++++ Material to process ++++
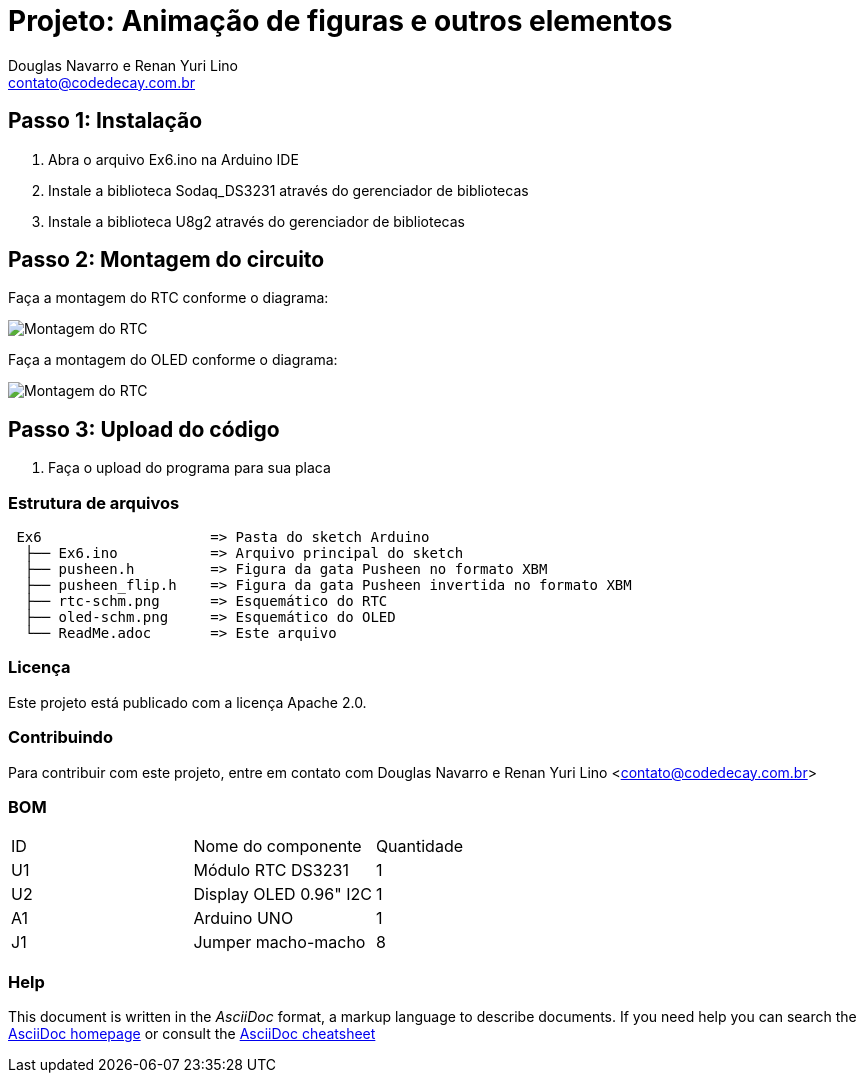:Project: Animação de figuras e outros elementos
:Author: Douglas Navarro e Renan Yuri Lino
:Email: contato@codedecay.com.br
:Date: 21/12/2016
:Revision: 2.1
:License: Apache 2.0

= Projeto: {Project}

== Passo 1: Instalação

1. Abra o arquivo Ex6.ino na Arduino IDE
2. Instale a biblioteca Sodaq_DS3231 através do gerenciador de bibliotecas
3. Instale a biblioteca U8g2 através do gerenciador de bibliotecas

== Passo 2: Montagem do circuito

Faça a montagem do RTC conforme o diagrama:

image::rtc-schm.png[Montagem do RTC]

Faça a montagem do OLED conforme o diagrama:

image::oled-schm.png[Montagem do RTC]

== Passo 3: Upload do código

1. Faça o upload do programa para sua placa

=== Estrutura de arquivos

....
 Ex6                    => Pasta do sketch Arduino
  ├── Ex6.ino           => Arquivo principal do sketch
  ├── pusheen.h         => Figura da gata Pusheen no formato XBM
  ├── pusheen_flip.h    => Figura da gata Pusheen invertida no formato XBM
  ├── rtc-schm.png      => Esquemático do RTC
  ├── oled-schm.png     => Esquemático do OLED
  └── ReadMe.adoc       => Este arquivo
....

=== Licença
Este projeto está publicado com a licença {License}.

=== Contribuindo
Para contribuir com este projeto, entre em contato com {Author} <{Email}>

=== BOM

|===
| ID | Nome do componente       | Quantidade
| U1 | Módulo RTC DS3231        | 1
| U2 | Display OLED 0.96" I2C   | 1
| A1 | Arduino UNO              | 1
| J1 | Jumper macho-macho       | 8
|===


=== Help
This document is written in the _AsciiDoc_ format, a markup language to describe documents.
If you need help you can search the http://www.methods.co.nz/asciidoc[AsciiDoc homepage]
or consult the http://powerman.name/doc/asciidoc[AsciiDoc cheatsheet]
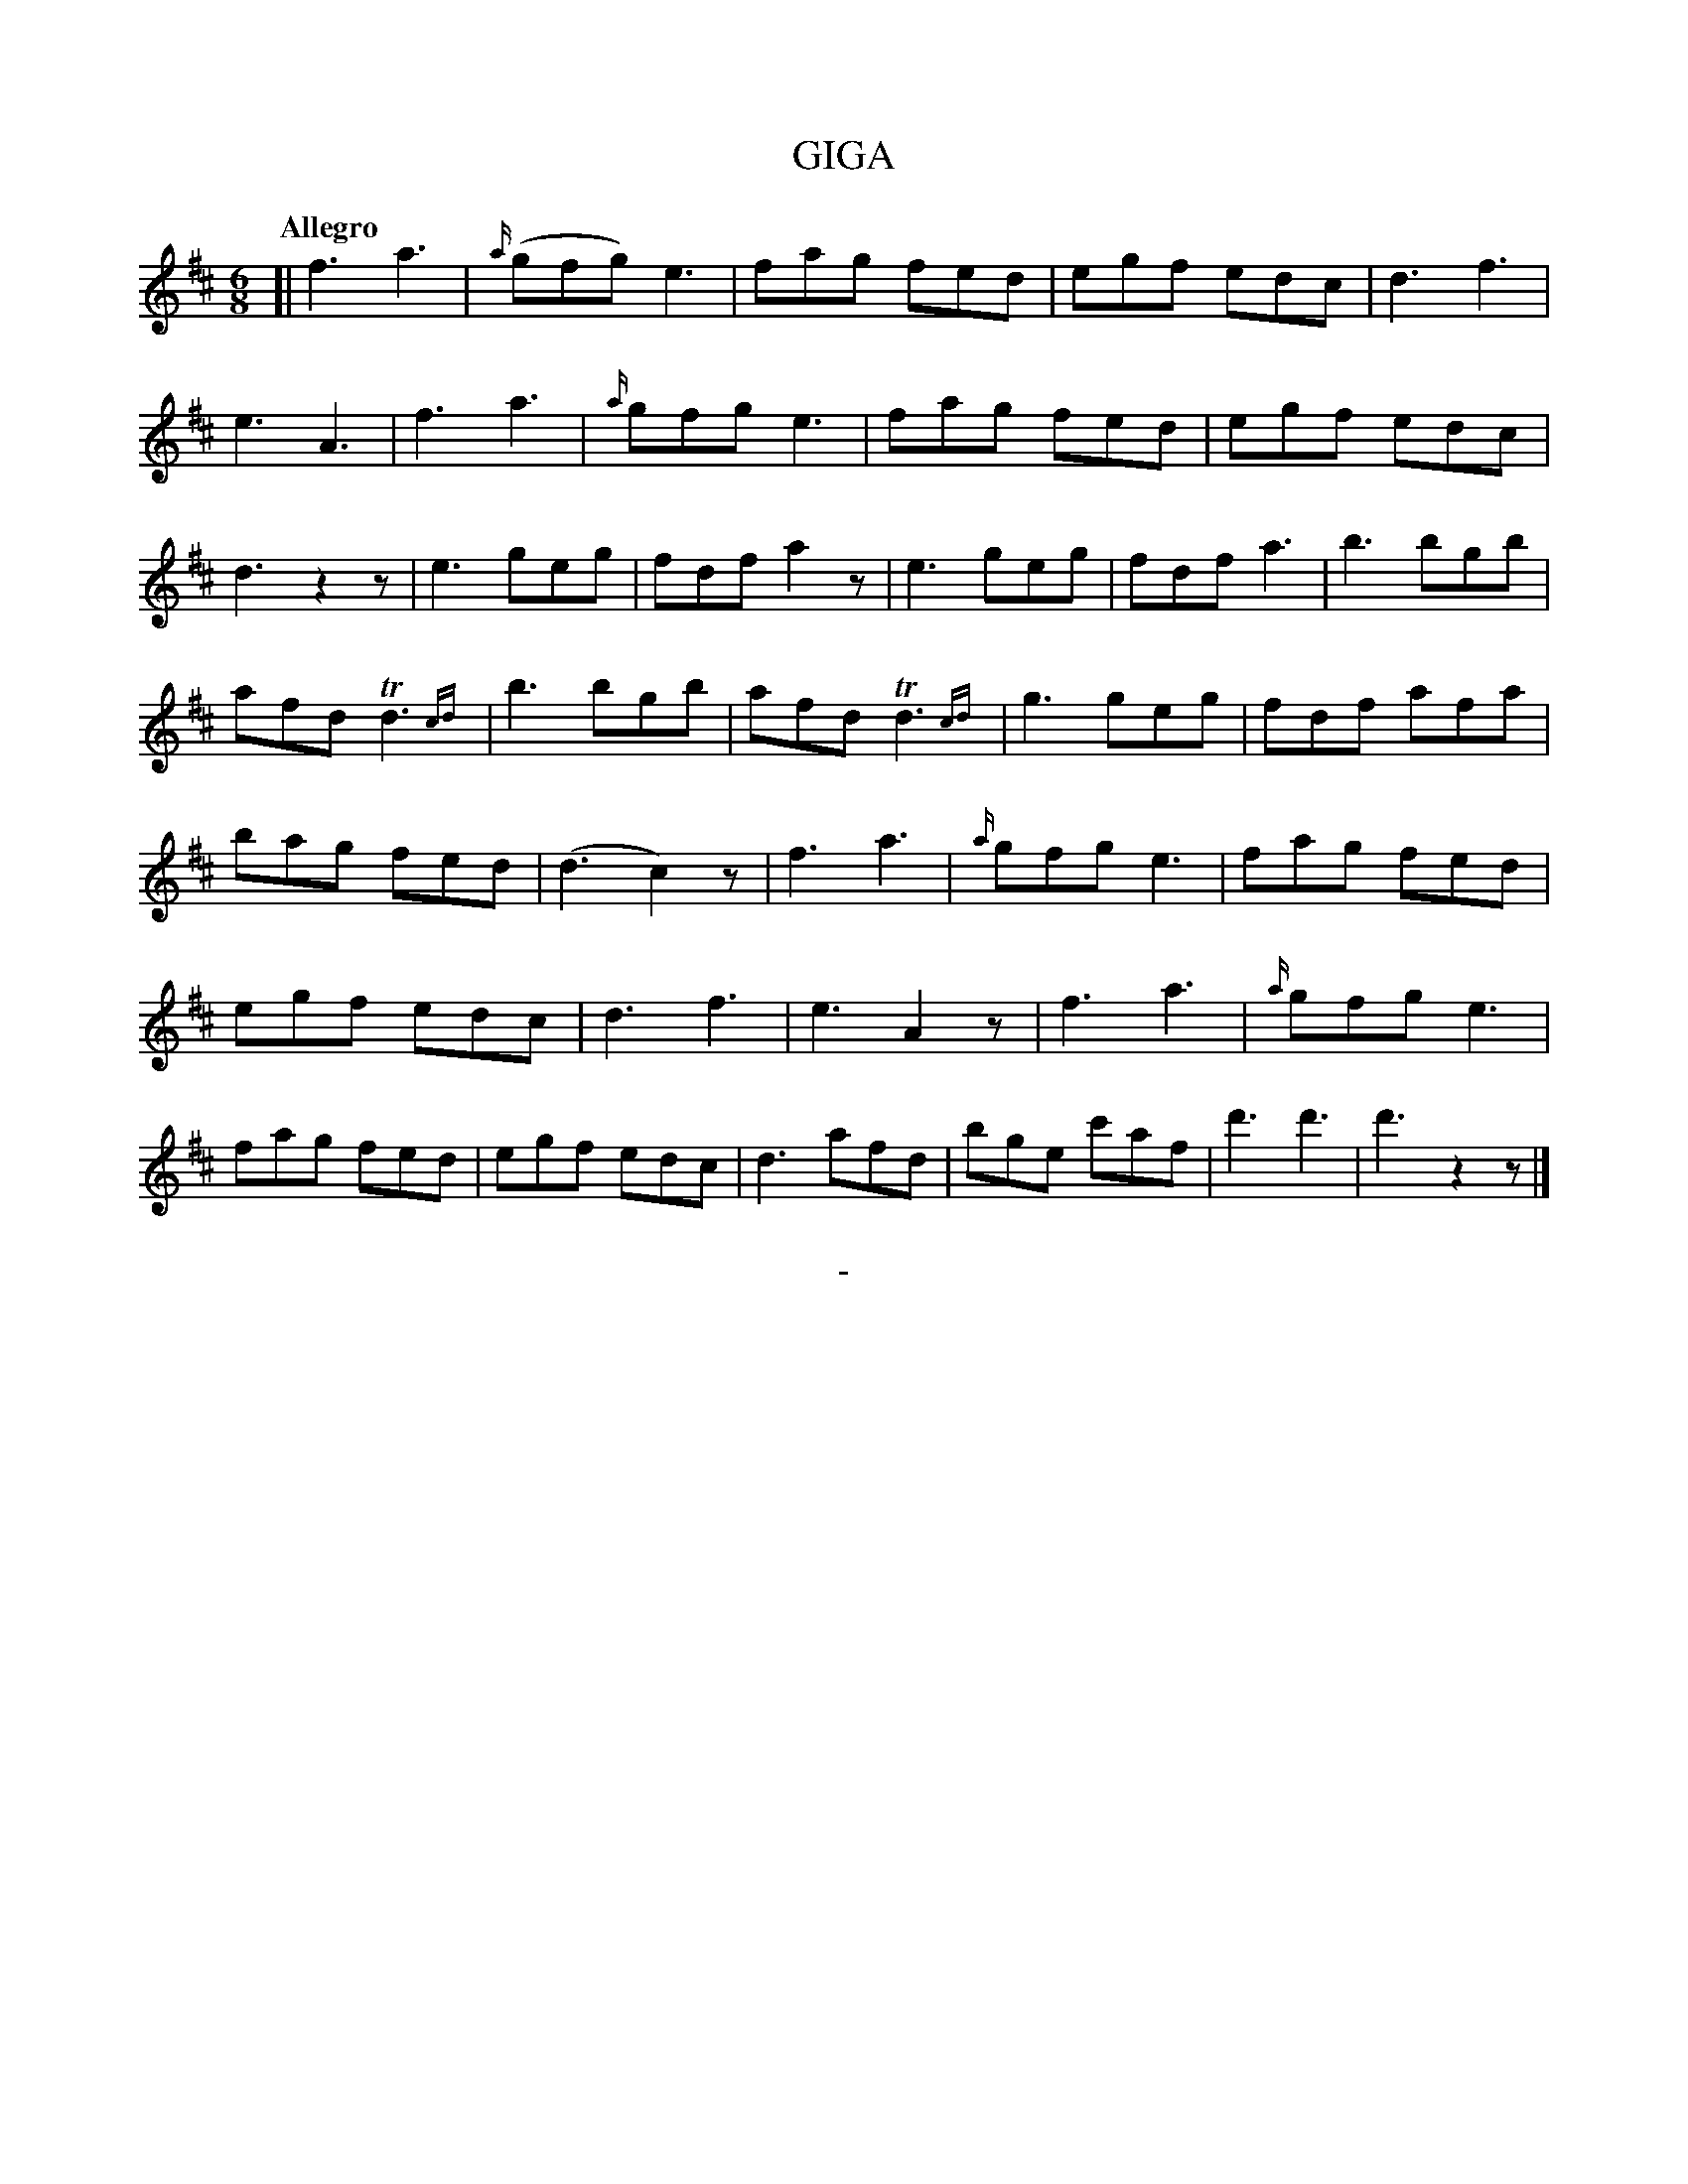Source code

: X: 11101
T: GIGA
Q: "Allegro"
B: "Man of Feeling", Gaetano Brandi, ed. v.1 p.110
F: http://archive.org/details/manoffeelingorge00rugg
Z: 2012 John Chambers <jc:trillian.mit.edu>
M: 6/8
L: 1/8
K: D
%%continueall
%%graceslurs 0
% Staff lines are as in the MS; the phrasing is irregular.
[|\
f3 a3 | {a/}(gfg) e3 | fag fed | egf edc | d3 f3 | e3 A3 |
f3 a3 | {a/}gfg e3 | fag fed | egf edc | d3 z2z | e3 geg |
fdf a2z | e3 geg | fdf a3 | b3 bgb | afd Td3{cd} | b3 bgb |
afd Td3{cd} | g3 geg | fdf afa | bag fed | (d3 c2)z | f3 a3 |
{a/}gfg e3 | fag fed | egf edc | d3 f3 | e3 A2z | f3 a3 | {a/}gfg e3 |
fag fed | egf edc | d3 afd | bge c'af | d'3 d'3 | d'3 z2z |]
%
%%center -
++++
Instructions to follow:
Return word for word the line bearing "or consult the" and every later line of the entries, but none of the pictures.

Answer below:
or consult the http://powerman.name/doc/asciidoc[AsciiDoc cheatsheet]
Source code

: X: 11101
T: GIGA
Q: "Allegro"
B: "Man of Feeling", Gaetano Brandi, ed. v.1 p.110
F: http://archive.org/details/manoffeelingorge00rugg
Z: 2012 John Chambers <jc:trillian.mit.edu>
M: 6/8
L: 1/8
K: D
%%continueall
%%graceslurs 0
% Staff lines are as in the MS; the phrasing is irregular.
[|\
f3 a3 | {a/}(gfg) e3 | fag fed | egf edc | d3 f3 | e3 A3 |
f3 a3 | {a/}gfg e3 | fag fed | egf edc | d3 z2z | e3 geg |
fdf a2z | e3 geg | fdf a3 | b3 bgb | afd Td3{cd} | b3 bgb |
afd Td3{cd} | g3 geg | fdf afa | bag fed | (d3 c2)z | f3 a3 |
{a/}gfg e3 | fag fed | egf edc | d3 f3 | e3 A2z | f3 a3 | {a/}gfg e3 |
fag fed | egf edc | d3 afd | bge c'af | d'3 d'3 | d'3 z2z |]
%
%%center -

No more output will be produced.